What the task requires -> Look through the records, and whenever a line includes the word "that", copy it.

(Transcribed page contents)
※

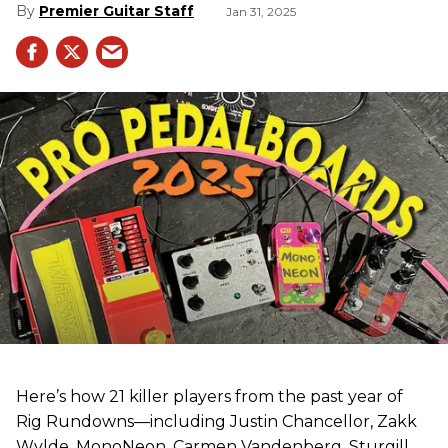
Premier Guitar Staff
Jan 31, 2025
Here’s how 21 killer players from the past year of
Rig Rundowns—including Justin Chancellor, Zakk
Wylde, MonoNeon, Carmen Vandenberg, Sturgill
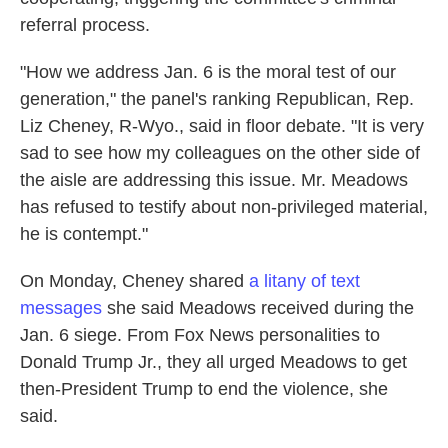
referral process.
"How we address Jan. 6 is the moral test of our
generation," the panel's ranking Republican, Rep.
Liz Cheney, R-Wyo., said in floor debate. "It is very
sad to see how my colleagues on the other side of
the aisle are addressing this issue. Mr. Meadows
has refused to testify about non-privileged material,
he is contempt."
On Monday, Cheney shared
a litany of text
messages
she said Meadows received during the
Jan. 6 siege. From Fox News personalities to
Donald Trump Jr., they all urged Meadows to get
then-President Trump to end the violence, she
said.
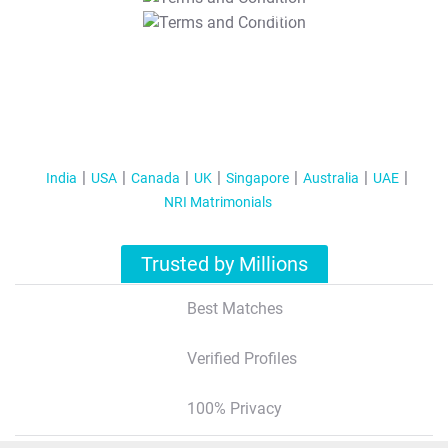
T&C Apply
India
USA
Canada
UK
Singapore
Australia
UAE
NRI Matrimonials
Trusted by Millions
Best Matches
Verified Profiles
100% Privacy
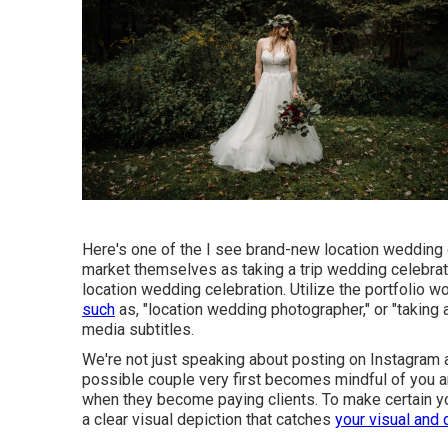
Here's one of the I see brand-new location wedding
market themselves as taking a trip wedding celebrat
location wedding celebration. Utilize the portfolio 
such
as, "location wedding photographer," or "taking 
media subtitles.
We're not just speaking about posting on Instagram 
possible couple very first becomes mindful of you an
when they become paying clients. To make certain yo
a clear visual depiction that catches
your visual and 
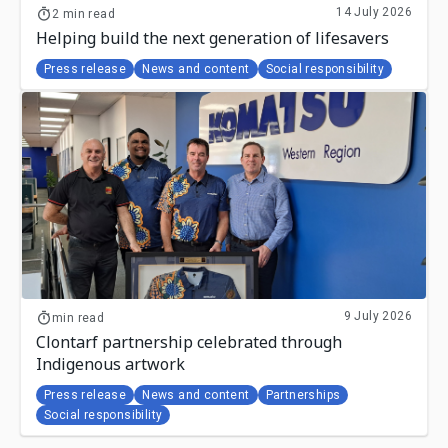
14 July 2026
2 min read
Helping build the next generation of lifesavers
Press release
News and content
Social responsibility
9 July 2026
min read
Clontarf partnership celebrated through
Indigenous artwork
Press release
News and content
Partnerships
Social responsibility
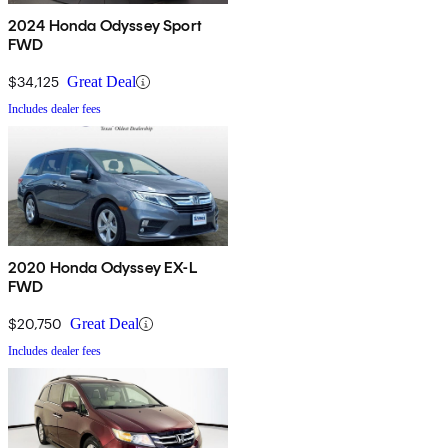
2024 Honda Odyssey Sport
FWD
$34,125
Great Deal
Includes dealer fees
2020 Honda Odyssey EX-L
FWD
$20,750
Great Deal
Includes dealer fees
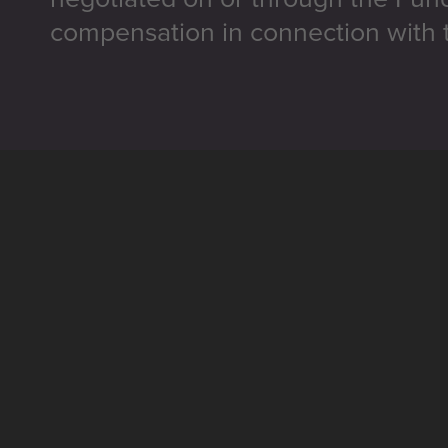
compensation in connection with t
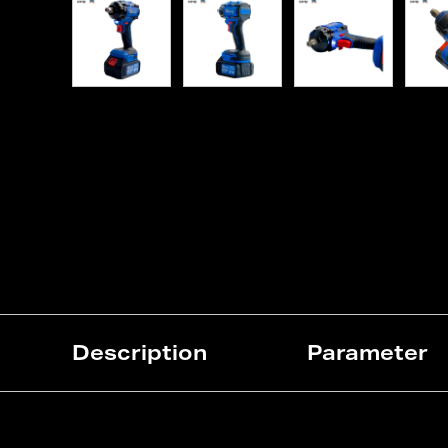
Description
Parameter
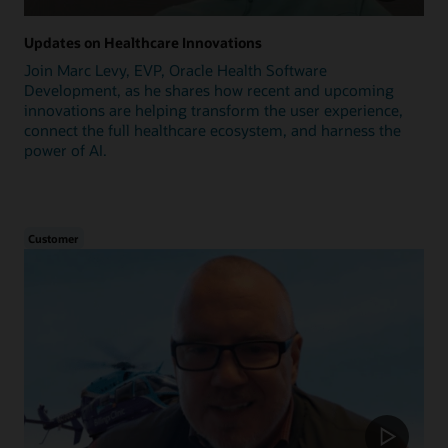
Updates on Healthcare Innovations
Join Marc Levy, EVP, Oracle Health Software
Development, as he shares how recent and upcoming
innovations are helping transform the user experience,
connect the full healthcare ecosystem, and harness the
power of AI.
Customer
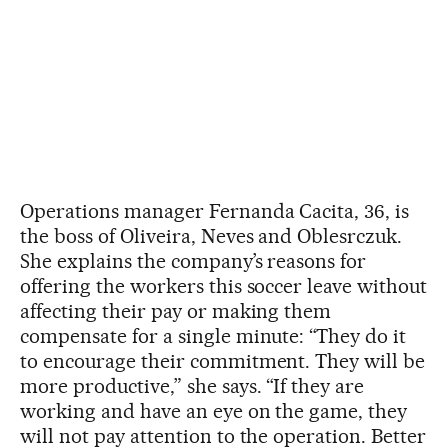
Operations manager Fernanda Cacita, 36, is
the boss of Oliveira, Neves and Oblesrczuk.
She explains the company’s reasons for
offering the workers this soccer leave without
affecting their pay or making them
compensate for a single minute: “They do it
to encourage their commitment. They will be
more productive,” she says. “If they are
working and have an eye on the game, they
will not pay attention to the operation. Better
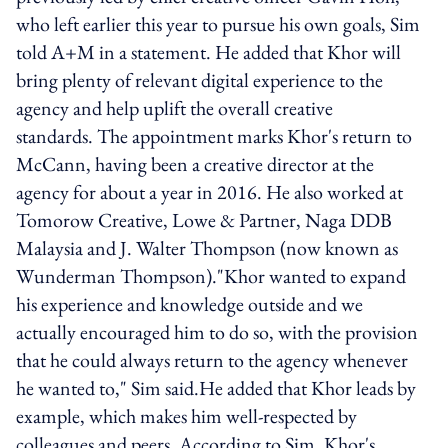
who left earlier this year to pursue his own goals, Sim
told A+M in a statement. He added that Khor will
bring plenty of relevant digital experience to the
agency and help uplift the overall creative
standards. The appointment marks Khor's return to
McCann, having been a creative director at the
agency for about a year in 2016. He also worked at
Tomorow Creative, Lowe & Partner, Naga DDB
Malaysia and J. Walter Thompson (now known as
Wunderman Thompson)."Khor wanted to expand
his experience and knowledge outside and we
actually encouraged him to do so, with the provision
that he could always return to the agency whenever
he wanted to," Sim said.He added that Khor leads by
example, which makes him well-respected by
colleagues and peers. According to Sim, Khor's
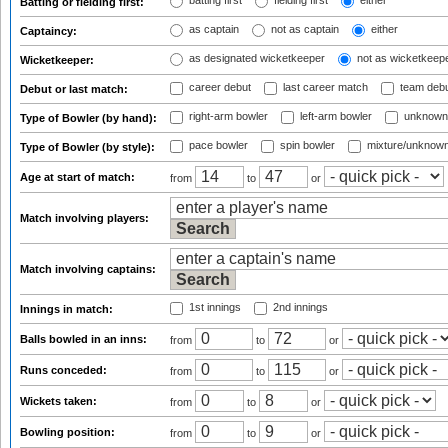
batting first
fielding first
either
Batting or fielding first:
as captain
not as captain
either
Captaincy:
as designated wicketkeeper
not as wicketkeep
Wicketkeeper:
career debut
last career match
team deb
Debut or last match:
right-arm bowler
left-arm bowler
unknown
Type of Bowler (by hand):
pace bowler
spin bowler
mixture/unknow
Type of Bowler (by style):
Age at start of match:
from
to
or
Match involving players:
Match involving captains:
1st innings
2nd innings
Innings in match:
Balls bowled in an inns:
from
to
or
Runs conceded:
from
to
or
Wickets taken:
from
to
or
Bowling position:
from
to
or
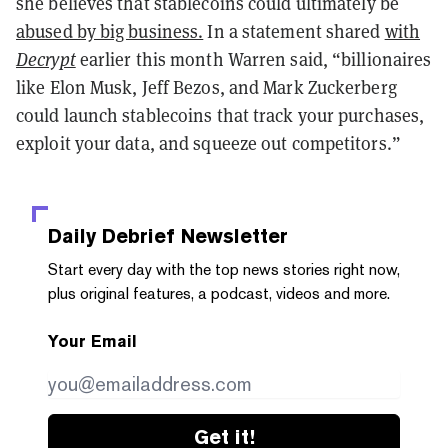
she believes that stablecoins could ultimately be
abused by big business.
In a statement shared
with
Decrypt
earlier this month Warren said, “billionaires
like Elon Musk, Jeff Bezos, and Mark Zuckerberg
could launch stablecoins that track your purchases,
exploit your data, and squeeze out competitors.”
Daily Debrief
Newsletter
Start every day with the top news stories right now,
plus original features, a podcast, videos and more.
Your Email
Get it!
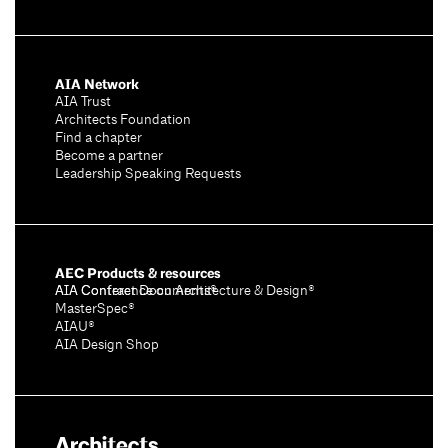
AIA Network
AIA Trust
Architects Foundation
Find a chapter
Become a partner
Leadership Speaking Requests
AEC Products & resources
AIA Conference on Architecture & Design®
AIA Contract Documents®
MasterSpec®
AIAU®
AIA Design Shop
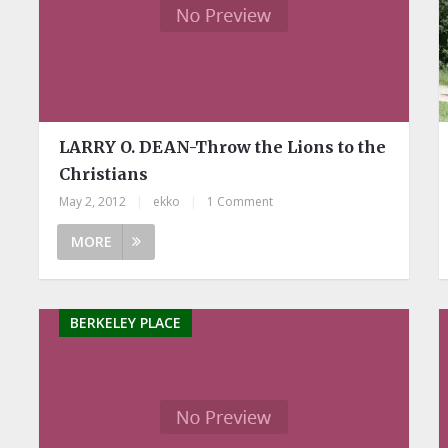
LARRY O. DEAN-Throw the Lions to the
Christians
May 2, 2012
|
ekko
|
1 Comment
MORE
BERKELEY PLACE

※

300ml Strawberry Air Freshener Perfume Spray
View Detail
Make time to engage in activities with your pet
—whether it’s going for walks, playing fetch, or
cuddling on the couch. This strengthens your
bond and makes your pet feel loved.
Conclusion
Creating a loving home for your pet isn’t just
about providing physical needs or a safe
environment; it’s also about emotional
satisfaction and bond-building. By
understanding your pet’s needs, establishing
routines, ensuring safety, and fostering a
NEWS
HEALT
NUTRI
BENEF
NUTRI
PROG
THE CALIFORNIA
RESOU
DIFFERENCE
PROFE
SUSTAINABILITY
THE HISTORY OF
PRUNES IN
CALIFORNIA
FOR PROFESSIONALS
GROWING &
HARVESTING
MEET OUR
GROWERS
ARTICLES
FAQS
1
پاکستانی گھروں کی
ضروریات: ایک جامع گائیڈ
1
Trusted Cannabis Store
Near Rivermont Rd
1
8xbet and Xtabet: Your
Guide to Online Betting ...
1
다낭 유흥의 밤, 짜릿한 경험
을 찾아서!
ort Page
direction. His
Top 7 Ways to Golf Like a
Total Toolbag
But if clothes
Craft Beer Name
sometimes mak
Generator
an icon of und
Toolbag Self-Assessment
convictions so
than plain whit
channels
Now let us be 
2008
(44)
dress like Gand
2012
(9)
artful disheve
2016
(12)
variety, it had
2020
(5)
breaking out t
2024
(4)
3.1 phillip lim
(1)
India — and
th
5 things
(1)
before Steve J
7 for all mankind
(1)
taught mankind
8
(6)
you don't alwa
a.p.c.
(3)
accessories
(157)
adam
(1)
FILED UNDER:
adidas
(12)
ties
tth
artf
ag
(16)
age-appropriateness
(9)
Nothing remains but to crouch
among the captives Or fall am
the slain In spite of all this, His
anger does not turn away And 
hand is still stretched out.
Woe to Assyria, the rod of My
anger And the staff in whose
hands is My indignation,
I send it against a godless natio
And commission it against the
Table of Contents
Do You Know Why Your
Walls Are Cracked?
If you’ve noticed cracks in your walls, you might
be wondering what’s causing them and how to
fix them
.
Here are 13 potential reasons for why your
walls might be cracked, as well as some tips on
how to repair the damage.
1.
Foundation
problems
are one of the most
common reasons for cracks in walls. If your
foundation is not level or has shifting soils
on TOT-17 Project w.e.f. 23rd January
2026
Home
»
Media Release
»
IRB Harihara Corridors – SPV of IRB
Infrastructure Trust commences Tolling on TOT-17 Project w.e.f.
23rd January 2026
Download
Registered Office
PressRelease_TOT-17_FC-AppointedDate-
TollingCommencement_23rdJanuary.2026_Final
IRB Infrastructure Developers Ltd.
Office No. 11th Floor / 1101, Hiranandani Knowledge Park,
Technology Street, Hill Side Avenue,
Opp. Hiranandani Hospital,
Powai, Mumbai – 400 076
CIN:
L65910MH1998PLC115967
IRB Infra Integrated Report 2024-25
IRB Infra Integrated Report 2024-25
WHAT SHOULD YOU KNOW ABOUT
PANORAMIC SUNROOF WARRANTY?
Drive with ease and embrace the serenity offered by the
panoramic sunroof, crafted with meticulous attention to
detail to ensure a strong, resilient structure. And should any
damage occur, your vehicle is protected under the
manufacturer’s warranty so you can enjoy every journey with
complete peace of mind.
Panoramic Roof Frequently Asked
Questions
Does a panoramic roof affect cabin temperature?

※

Exercise answer ->
a clear visual depiction that catches
told A+M in a statement. He added that Khor will
that he could always return to the agency whenever
he wanted to," Sim said.He added that Khor leads by
she believes that stablecoins could ultimately be
could launch stablecoins that track your purchases,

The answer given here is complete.